*** Supplied records ***

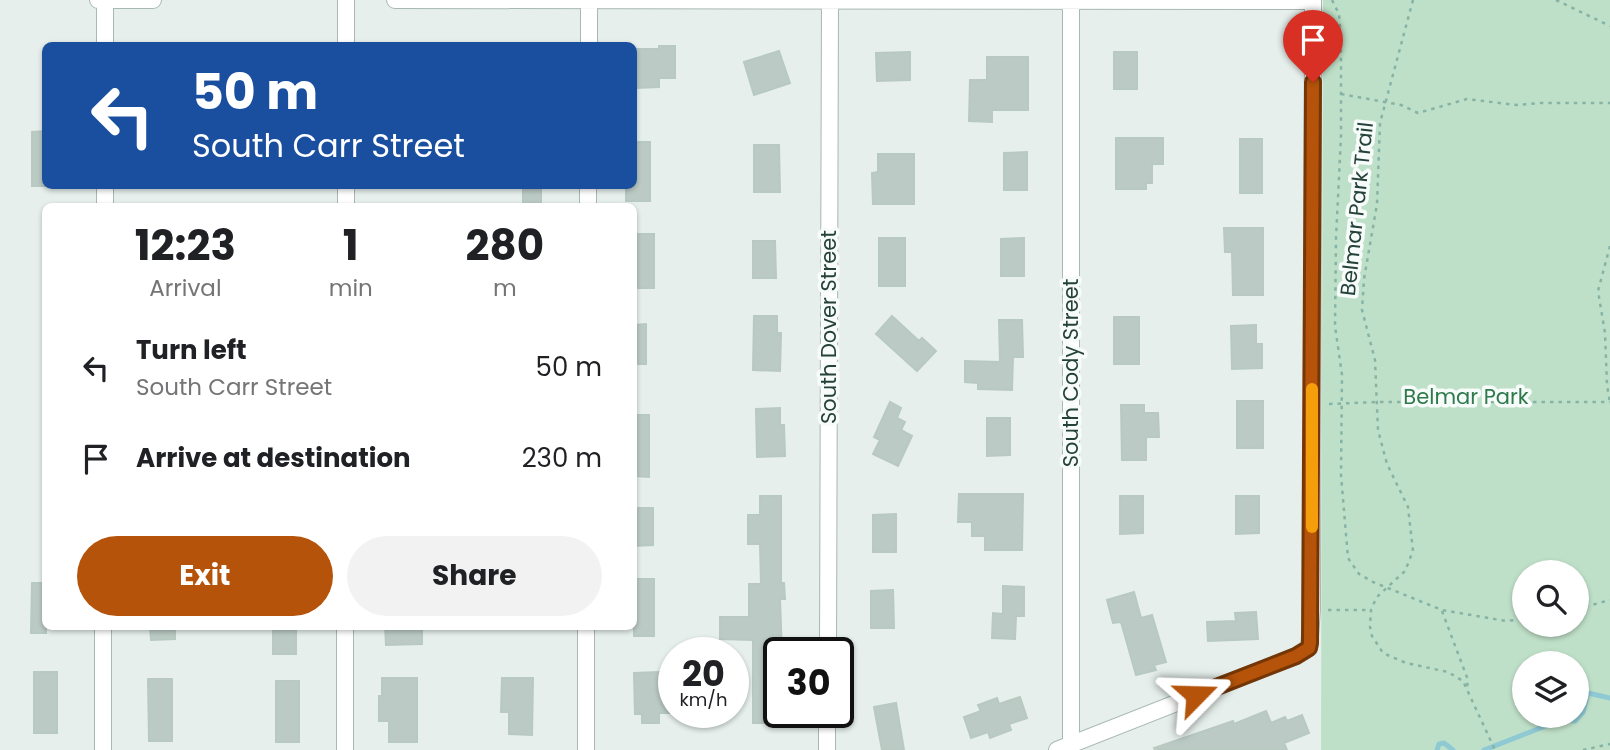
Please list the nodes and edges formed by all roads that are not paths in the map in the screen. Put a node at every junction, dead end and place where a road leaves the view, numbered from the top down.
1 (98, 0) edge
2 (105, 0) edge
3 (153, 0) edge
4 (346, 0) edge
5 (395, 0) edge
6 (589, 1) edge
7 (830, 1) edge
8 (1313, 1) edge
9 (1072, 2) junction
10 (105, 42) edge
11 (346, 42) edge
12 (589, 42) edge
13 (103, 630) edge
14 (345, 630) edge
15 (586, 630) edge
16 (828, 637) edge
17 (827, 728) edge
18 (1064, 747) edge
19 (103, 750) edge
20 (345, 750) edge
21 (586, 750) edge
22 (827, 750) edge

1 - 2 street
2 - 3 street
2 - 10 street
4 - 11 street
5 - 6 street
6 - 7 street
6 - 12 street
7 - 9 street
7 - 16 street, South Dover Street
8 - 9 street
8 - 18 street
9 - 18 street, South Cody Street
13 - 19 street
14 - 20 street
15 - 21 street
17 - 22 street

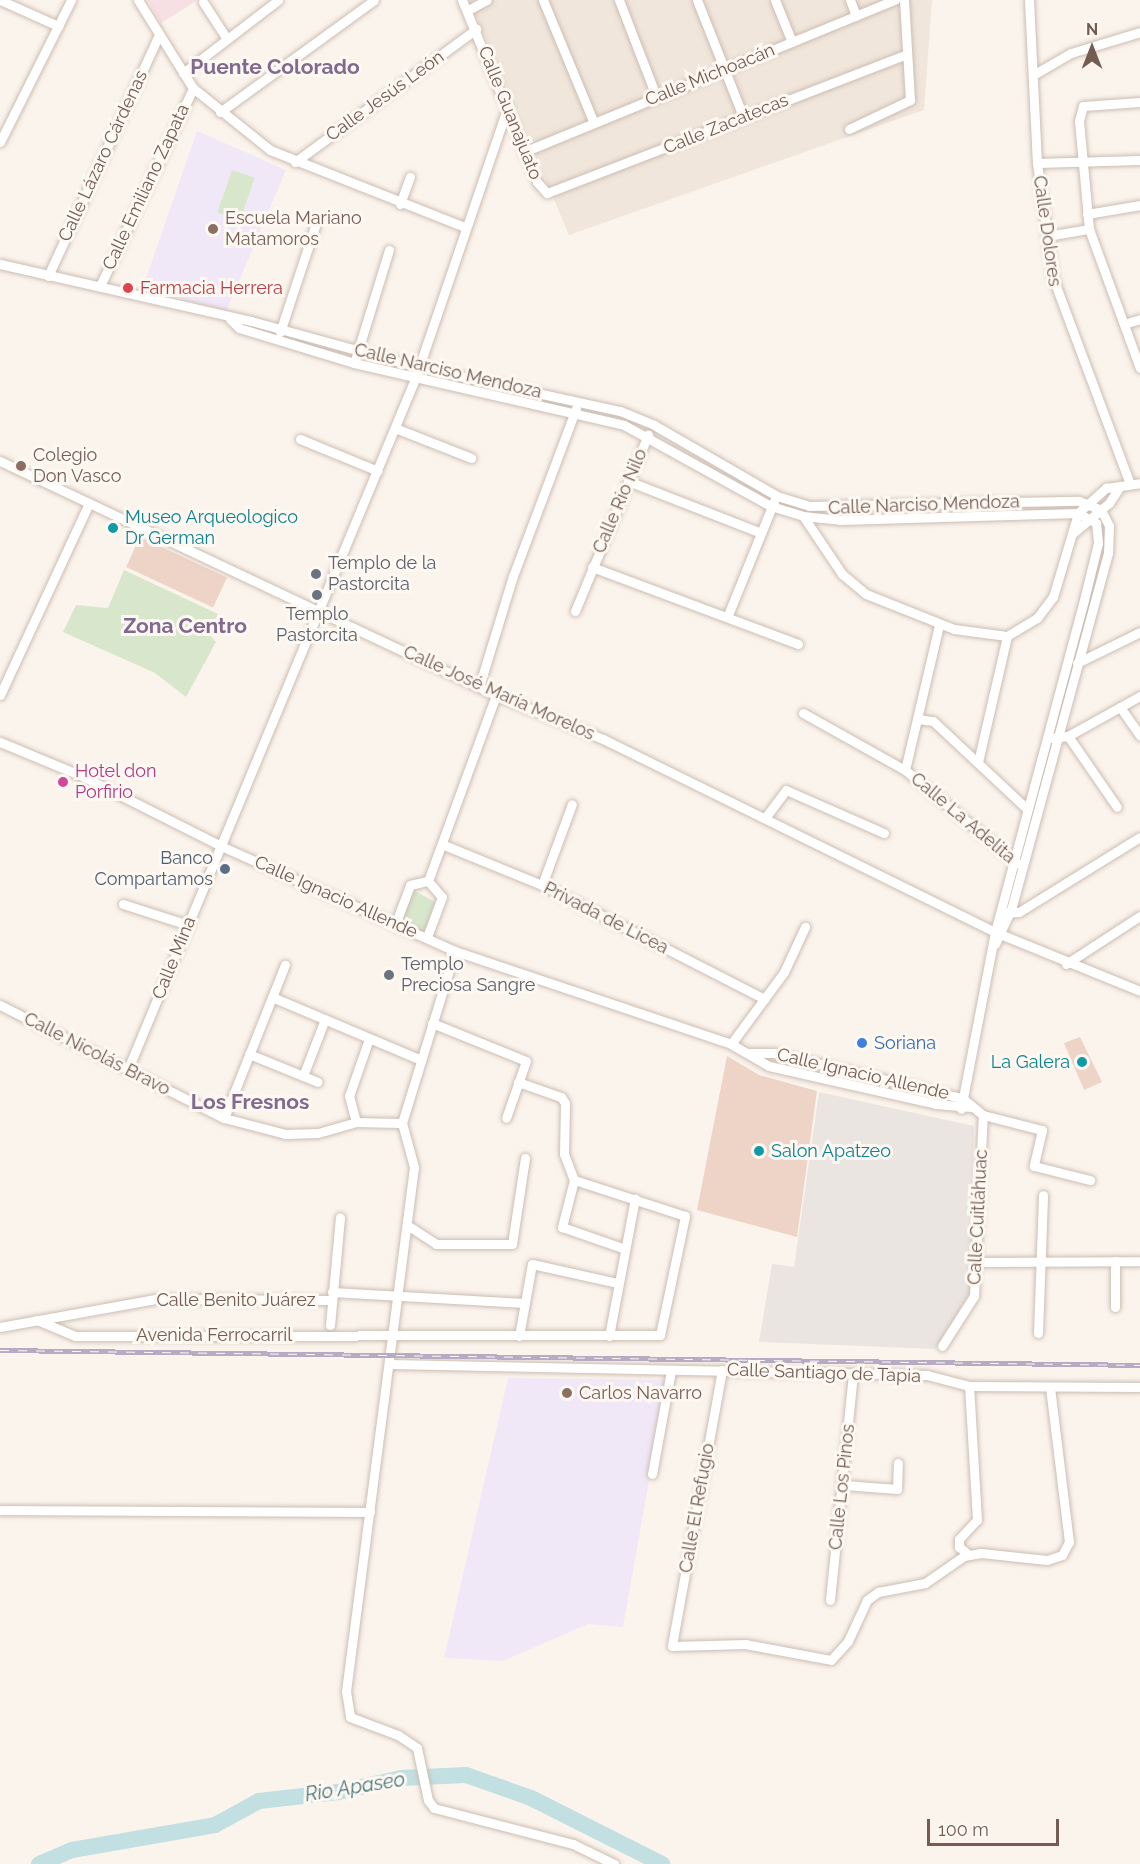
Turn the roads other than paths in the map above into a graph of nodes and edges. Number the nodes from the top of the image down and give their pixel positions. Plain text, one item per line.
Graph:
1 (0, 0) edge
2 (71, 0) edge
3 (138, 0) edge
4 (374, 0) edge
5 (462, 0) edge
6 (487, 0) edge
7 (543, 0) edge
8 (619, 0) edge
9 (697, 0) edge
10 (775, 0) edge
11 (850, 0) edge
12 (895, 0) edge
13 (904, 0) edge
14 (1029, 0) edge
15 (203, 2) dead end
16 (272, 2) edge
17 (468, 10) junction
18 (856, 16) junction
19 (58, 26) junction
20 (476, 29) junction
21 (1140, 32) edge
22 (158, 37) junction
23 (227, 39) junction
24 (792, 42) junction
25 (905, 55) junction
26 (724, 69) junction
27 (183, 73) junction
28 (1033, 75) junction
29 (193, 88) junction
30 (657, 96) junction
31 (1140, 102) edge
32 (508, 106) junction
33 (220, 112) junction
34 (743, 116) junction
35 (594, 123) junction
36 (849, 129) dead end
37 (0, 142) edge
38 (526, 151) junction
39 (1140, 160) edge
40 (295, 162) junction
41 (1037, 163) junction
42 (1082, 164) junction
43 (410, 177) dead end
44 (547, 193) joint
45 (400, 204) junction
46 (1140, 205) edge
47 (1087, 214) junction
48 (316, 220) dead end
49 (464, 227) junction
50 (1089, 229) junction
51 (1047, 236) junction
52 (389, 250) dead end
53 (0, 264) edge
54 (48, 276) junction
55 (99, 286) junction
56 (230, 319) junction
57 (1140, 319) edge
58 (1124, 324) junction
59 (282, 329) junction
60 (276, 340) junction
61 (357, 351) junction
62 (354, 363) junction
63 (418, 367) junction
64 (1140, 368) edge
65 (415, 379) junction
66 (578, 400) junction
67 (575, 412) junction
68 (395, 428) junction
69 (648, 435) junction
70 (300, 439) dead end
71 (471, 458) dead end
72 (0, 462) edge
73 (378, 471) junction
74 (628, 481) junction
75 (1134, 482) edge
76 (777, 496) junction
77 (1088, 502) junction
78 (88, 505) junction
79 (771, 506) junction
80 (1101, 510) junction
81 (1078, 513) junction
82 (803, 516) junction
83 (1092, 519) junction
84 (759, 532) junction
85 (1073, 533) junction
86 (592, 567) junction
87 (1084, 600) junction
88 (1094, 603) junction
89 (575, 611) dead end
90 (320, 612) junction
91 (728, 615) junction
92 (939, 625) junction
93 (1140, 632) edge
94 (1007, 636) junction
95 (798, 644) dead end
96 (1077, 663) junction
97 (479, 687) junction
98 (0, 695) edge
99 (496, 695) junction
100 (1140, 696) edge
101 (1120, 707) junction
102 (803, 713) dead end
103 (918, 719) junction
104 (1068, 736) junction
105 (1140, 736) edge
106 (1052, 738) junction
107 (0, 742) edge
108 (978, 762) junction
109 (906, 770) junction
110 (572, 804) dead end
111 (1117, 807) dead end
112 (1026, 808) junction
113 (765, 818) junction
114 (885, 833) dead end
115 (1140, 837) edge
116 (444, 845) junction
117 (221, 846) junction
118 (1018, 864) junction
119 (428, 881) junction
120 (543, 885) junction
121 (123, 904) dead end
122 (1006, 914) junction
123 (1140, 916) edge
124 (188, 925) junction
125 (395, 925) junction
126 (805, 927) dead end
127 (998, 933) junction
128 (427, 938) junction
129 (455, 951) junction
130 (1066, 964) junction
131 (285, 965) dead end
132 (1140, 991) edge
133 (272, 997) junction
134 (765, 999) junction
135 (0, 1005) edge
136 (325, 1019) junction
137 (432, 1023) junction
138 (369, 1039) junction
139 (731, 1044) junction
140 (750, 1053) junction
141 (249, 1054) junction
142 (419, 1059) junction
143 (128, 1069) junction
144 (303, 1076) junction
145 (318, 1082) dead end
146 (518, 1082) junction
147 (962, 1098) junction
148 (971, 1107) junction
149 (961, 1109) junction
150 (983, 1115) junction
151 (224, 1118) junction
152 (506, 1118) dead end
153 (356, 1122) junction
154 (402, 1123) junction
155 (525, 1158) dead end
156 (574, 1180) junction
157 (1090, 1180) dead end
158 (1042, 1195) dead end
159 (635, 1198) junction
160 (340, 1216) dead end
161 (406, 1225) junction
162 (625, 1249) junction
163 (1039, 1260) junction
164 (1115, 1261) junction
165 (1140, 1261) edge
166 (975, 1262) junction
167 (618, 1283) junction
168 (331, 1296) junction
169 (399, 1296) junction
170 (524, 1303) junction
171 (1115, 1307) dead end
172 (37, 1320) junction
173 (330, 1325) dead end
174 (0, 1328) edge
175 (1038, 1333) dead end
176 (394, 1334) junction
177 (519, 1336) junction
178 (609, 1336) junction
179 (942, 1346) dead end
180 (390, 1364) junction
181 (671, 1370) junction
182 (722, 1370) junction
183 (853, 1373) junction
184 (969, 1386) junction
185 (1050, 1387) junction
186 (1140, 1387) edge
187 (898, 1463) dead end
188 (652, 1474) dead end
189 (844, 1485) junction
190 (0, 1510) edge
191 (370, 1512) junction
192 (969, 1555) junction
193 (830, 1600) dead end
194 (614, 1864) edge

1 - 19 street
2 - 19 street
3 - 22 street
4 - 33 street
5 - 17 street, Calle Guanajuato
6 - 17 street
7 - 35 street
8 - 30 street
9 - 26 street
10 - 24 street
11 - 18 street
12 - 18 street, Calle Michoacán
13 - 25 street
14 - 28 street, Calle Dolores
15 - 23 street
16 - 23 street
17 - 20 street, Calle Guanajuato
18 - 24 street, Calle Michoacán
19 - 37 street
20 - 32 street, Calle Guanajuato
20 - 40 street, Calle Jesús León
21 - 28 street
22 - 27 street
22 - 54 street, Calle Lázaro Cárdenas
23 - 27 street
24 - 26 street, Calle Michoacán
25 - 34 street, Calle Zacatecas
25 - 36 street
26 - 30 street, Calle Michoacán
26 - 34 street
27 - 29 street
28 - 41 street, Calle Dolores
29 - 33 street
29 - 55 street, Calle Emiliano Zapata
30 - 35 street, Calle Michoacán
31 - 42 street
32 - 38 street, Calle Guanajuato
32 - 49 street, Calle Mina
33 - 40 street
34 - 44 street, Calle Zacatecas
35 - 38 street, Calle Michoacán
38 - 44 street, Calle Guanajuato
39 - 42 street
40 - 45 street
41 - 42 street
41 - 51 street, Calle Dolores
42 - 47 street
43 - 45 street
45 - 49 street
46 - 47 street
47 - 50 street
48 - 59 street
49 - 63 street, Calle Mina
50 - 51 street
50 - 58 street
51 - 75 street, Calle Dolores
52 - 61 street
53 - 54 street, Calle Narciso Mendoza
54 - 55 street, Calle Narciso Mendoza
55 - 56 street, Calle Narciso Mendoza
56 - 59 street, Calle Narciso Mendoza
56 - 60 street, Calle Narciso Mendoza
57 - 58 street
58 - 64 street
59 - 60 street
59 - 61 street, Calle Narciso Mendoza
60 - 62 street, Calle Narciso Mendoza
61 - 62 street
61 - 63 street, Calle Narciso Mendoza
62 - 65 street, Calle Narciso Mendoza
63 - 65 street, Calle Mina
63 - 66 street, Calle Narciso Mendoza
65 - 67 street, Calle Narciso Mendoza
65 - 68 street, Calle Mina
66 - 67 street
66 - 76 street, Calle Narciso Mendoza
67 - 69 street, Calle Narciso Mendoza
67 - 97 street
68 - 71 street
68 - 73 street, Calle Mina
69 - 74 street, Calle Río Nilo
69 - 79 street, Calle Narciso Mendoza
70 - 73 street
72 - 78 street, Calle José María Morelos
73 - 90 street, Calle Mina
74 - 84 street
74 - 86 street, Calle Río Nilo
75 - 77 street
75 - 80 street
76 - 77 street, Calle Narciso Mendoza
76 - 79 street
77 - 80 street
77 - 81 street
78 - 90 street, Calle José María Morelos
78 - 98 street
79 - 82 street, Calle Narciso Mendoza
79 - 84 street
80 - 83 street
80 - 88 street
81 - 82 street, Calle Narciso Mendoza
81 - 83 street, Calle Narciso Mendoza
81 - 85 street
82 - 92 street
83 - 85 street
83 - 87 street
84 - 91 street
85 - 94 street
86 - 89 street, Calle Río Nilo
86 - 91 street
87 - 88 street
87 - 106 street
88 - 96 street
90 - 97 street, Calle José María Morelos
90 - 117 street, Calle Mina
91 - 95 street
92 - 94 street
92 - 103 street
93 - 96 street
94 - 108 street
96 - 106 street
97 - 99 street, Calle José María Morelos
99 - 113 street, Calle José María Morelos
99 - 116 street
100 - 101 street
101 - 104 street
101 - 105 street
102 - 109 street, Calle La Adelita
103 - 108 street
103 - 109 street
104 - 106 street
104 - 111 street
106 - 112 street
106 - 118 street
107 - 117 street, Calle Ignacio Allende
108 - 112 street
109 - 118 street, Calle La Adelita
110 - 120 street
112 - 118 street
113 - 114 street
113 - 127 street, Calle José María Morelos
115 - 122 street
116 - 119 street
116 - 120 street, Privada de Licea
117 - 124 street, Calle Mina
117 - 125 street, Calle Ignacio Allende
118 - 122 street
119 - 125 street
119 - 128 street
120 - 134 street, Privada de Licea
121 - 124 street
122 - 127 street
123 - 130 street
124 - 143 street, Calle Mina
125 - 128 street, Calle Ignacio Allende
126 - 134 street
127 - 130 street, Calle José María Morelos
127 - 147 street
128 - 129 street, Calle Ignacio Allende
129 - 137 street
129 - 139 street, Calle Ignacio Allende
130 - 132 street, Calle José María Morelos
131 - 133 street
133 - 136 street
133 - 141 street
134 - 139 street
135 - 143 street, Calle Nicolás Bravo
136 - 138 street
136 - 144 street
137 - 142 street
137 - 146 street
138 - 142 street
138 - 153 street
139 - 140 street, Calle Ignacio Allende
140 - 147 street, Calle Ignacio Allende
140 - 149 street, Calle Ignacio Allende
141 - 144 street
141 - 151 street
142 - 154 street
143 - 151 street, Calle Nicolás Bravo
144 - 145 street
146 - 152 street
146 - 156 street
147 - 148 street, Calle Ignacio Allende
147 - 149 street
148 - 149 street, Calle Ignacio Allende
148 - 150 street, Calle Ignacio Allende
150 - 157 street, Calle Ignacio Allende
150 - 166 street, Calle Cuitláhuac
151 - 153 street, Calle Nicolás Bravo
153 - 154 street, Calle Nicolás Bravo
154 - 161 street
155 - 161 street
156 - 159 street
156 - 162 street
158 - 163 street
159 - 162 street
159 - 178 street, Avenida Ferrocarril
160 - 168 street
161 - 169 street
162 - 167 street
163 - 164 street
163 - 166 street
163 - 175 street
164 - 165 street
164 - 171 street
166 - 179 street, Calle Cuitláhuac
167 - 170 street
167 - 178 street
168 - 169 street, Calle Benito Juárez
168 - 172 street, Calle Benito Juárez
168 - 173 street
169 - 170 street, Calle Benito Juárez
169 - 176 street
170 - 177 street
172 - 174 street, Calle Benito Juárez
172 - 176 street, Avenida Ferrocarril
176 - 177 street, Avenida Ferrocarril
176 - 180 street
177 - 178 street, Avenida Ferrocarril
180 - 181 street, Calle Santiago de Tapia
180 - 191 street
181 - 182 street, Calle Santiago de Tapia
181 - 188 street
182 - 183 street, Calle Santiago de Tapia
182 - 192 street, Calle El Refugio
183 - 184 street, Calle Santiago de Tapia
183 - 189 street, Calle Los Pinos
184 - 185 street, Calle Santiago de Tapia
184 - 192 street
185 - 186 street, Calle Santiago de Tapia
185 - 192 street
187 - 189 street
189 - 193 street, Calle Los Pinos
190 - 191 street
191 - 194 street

***

Work task: What you give back should be exactly the lines from the top of the data above down to and including the line with "Turn the roads", minus any pictures.

Task solution:
Please list the nodes and edges formed by all roads that are not paths in the map in the screen. Put a node at every junction, dead end and place where a road leaves the view, numbered from the top down.
1 (98, 0) edge
2 (105, 0) edge
3 (153, 0) edge
4 (346, 0) edge
5 (395, 0) edge
6 (589, 1) edge
7 (830, 1) edge
8 (1313, 1) edge
9 (1072, 2) junction
10 (105, 42) edge
11 (346, 42) edge
12 (589, 42) edge
13 (103, 630) edge
14 (345, 630) edge
15 (586, 630) edge
16 (828, 637) edge
17 (827, 728) edge
18 (1064, 747) edge
19 (103, 750) edge
20 (345, 750) edge
21 (586, 750) edge
22 (827, 750) edge

1 - 2 street
2 - 3 street
2 - 10 street
4 - 11 street
5 - 6 street
6 - 7 street
6 - 12 street
7 - 9 street
7 - 16 street, South Dover Street
8 - 9 street
8 - 18 street
9 - 18 street, South Cody Street
13 - 19 street
14 - 20 street
15 - 21 street
17 - 22 street

Turn the roads other than paths in the map above into a graph of nodes and edges. Number the nodes from the top of the image down and give their pixel positions. Plain text, one item per line.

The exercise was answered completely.